# Is there many ppl buying cute soaps?



## hobbiz (Oct 21, 2009)

Hi! I am new to soap making (1 batch only) as well as this forum. I saw a lot of very lovely or weird CP and especially MP soaps. Some I think have more decorative values than showering values. Could you guys tell me about your opinions about this or your customer opinions too? I myself find it is hard to buy those cute soaps and use them.


----------



## dagmar88 (Oct 21, 2009)

First of all welcome to the soap making forum!

:wink: don't want to sound mean; but why don't you focus on the soap making part for a while, before worrying what customers want?
Soap making is a craft that needs time to learn, and loads more time before starting to sell...  :roll: If that would be your intention anyway.

Meanwhile, if you have any questions on soapmaking, we're all here to help   Be sure to post some pics of your first batch; we all love to see those.

To answer your question; my handmade soap is the only thing I use and no mather how pretty a soap looks; the showering with it makes you way more happy than looking at it.
I don't sell yet, but I hand out 90% of my soap to people we know and most of them use it on a regular base.


----------



## hobbiz (Oct 22, 2009)

Hi! Sorry to ask this question but actually I am quite curious about this. This might not concern much about whether later I would join soap biz or not. Just my curiousity  :roll:  .
I will post my 1st batch in other thread.


----------



## dagmar88 (Oct 22, 2009)

Okay then; it's just that we see so much people who want to set up a soaping business in weeks.  
But curiousity is never a bad thing  :wink: 
Be sure to write a little something about yourself in the intro section, we're all happy to give you a warm welcome.


----------



## hobbiz (Oct 22, 2009)

Ok damar88. My bad batch is up already.    
This thread is just to know ppl opinions about cute soaps. Personally I think I might buy only 2 or 3 very cute soaps for decoratin and thats all. I dont want to put much money in decorative things that have short life and same kind.


----------



## dandelion (Oct 22, 2009)

I've seen some of the artistic soaps, that look like candy, cupcakes, the sky and ocean, icebergs...I would have a hard time buying them as I see soap as something functional.  If I had a big beautiful home, I would buy them for guest bathrooms for the "wow" factor.


----------



## madpiano (Oct 22, 2009)

It depends really - some of the soaps look a lot better than they are actually useful. I mean cupcake soaps are all very nice, but that is a very awkward shape to wash hands or body with so I would probably not use it. 

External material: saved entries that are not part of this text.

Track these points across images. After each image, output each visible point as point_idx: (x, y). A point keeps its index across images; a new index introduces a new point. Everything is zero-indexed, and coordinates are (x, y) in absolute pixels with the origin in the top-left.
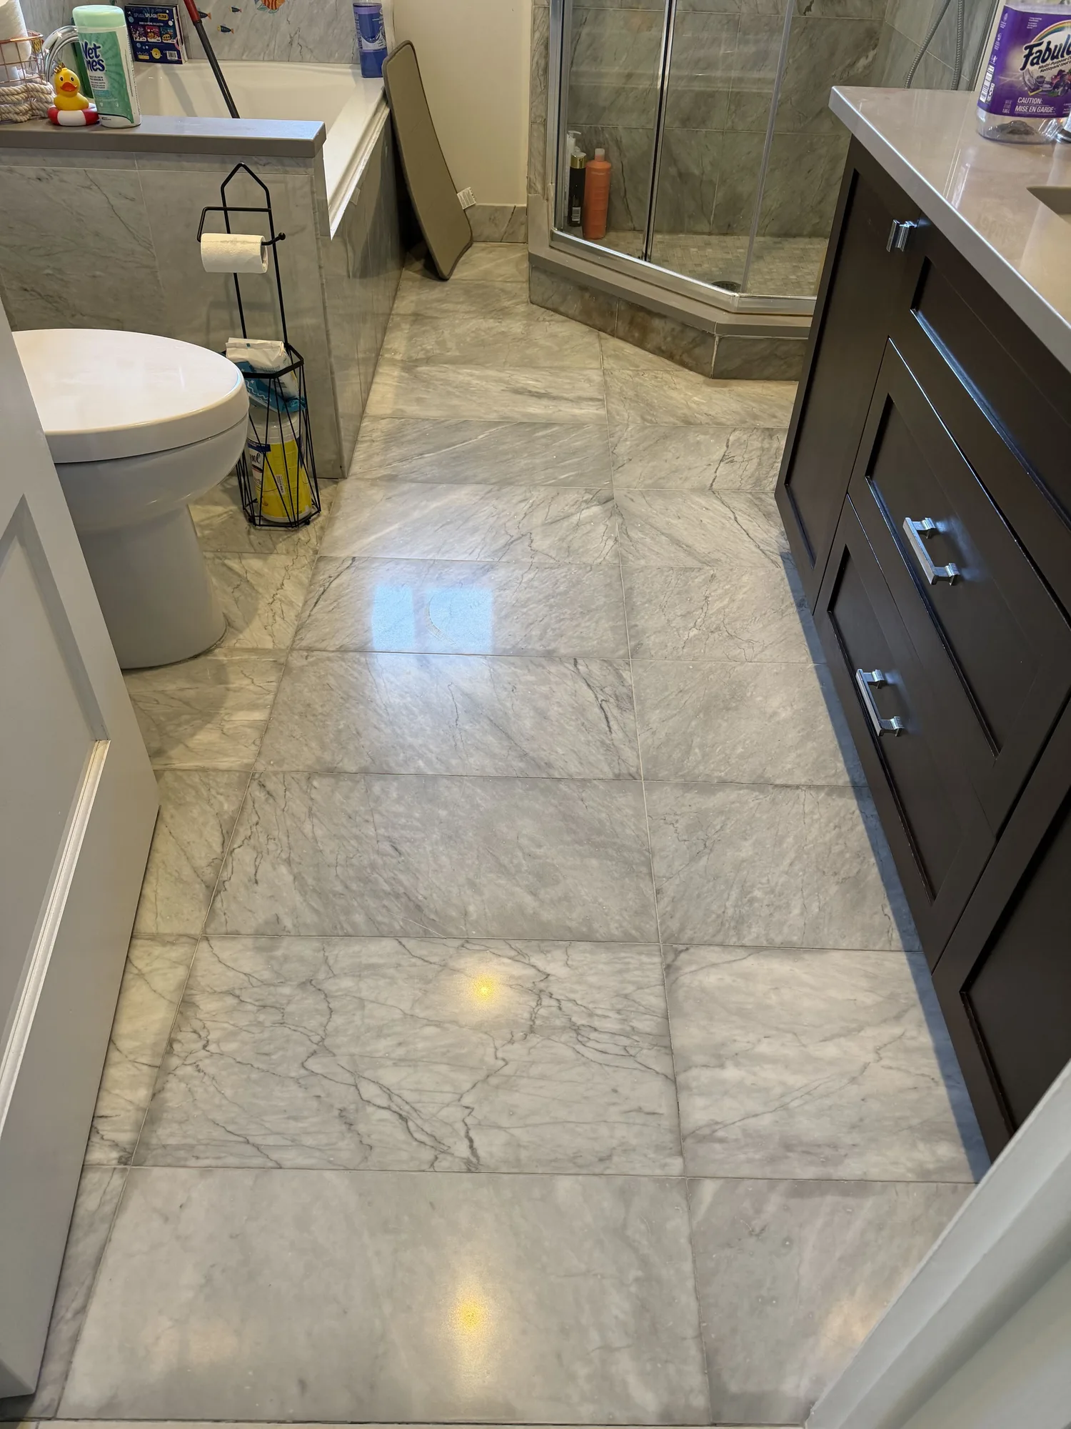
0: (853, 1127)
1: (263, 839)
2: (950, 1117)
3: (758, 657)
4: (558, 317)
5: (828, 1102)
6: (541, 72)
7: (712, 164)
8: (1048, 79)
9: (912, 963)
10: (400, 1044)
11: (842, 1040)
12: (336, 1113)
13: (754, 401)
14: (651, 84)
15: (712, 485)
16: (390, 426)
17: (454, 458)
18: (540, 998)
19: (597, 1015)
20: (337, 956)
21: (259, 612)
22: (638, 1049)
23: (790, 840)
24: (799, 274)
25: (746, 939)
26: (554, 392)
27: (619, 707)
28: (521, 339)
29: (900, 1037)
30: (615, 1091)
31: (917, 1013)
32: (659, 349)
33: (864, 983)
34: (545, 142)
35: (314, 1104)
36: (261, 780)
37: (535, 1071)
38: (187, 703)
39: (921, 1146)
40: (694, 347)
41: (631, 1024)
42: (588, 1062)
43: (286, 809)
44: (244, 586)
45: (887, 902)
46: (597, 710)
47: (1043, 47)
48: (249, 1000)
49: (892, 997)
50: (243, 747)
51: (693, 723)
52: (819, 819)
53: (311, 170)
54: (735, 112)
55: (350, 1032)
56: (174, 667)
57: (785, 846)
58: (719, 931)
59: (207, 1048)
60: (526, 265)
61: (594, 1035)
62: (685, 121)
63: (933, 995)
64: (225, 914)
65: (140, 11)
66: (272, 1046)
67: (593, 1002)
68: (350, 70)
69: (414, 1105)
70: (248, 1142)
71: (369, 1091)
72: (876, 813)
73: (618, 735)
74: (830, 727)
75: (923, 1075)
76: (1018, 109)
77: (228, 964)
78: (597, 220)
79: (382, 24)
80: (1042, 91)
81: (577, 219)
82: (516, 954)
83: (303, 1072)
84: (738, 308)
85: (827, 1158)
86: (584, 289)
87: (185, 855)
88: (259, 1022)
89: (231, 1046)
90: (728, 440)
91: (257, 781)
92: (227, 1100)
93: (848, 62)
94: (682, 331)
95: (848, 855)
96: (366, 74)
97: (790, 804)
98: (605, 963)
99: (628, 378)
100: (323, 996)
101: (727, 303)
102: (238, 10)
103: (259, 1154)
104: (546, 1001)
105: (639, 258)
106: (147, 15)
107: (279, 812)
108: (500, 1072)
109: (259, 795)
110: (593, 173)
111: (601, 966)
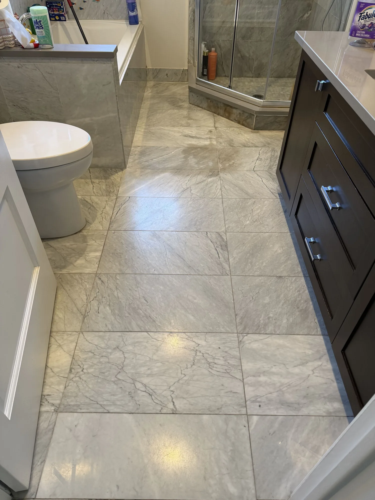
0: (305, 397)
1: (100, 297)
2: (338, 394)
3: (271, 230)
4: (199, 108)
5: (296, 388)
6: (192, 21)
7: (253, 53)
8: (367, 25)
9: (325, 339)
10: (149, 369)
11: (301, 367)
12: (127, 393)
13: (269, 138)
14: (231, 25)
15: (254, 169)
16: (141, 149)
17: (164, 160)
18: (196, 353)
19: (216, 359)
20: (127, 338)
21: (97, 217)
22: (230, 370)
23: (282, 296)
24: (284, 91)
25: (267, 332)
26: (198, 136)
27: (222, 249)
28: (186, 117)
29: (321, 365)
30: (223, 385)
31: (327, 357)
32: (235, 119)
33: (308, 346)
34: (194, 46)
35: (120, 390)
36: (99, 276)
37: (195, 378)
38: (73, 250)
39: (328, 403)
40: (247, 119)
41: (228, 362)
42: (213, 375)
43: (108, 287)
44: (92, 208)
45: (316, 318)
46: (215, 251)
47: (365, 14)
48: (97, 354)
49: (318, 351)
50: (93, 265)
51: (248, 255)
52: (292, 289)
53: (113, 63)
54: (261, 34)
55: (132, 365)
56: (69, 237)
57: (280, 298)
58: (257, 329)
59: (83, 371)
60: (188, 90)
61: (215, 366)
62: (243, 38)
63: (332, 351)
64: (88, 324)
65: (51, 3)
66: (105, 370)
67: (215, 354)
68: (125, 22)
69: (154, 390)
70: (98, 404)
71: (139, 385)
72: (312, 286)
73: (222, 259)
74: (296, 256)
75: (329, 379)
76: (357, 34)
77: (90, 342)
78: (212, 74)
79: (136, 6)
80: (365, 29)
81: (205, 73)
82: (188, 337)
83: (116, 379)
84: (263, 105)
85: (296, 408)
86: (208, 99)
87: (74, 303)
88: (101, 362)
89: (91, 370)
90: (260, 152)
91: (98, 277)
92: (90, 389)
93: (301, 15)
94: (243, 114)
95: (302, 301)
96: (131, 23)
97: (282, 283)
98: (218, 340)
99: (224, 130)
100: (122, 353)
101: (259, 103)
102: (85, 2)
103: (101, 407)
104: (198, 354)
105: (227, 88)
106: (54, 4)
107: (106, 288)
108: (183, 379)
109: (99, 282)
110: (211, 57)
111: (217, 341)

Some soaps are too pretty as well. Not so much CP/HP, they too can be pretty, but still in a useful way. Some M&P soaps look like they took 3 days to make. I would feel a bit weird using such a piece of art. But maybe thats just me.


----------



## carebear (Oct 22, 2009)

I'm not a funky person - so my soaps are very... well straight forward, I guess.

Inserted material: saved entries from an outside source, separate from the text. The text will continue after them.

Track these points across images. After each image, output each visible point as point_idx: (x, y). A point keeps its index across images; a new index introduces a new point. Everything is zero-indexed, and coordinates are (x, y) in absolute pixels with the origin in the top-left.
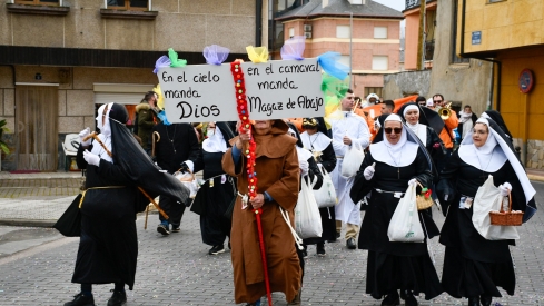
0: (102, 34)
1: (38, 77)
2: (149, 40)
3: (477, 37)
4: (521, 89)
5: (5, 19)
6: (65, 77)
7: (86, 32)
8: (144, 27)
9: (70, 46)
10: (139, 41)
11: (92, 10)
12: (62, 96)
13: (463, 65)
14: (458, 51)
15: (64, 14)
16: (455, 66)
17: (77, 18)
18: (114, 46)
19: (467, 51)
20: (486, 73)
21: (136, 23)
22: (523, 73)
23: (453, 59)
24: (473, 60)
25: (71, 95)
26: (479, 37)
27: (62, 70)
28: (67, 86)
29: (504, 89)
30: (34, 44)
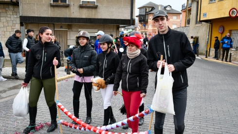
0: (80, 13)
1: (61, 27)
2: (95, 15)
3: (205, 15)
4: (219, 32)
5: (50, 8)
6: (70, 27)
7: (74, 12)
8: (94, 10)
9: (70, 17)
10: (92, 15)
11: (77, 5)
12: (68, 33)
13: (200, 25)
14: (198, 20)
15: (68, 6)
16: (197, 25)
17: (72, 8)
18: (84, 17)
19: (201, 19)
20: (207, 27)
21: (91, 9)
22: (220, 27)
23: (197, 22)
24: (203, 23)
25: (71, 33)
26: (206, 15)
27: (69, 25)
28: (70, 30)
29: (213, 32)
30: (58, 16)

There are folks who love fun and funky (check out Grumpy Girl for some fantastic examples http://www.etsy.com/shop.php?user_id=5048408), and others who are into the smoooooth look.

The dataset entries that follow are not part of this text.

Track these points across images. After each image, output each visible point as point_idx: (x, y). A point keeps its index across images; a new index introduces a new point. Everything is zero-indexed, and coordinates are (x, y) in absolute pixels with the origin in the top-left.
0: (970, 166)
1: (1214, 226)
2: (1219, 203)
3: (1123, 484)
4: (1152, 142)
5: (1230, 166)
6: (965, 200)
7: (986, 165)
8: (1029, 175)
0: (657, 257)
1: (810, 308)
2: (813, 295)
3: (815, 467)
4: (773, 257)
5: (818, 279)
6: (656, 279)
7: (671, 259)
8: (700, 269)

So basically - the answer is that it depends.  There is room for both.


----------



## soapchick (Oct 22, 2009)

In my area anyways I have found that people like rustic type soaps and are very interested in the composition of the soap versus how cute it looks.  I also found that what I think would be a great scent in a candle is not what people want in soaps.  My customers like the fruity/floral scents versus things you would eat such as the lavender over a gingerbread cookie scent.


----------



## hobbiz (Oct 23, 2009)

I also find that some cute and wierd soaps are very hard to hold and scrub on skins. I think creativity is great but some soaps are mostly for decoration only.


----------



## Lindy (Oct 26, 2009)

I have found that soap bars that look like soap bars have sold the best for me.  I've had "cutesy" mold soaps as well as some more artistic ones and they just don't sell as well.  Having said that I am going to include some mold soaps for my Christmas inventory as people do like to give them as gifts - weird.....


----------



## artisan soaps (Oct 26, 2009)

..


----------



## Lindy (Oct 26, 2009)

Clare that's the reaction I get as well.  I found that with my Orca soaps that tourists bought them and so did people for gifts.  For Christmas I will have some different ornametnals as well as my regular bar shape..... LOL


----------



## IanT (Oct 27, 2009)

It all depends on your target market...


----------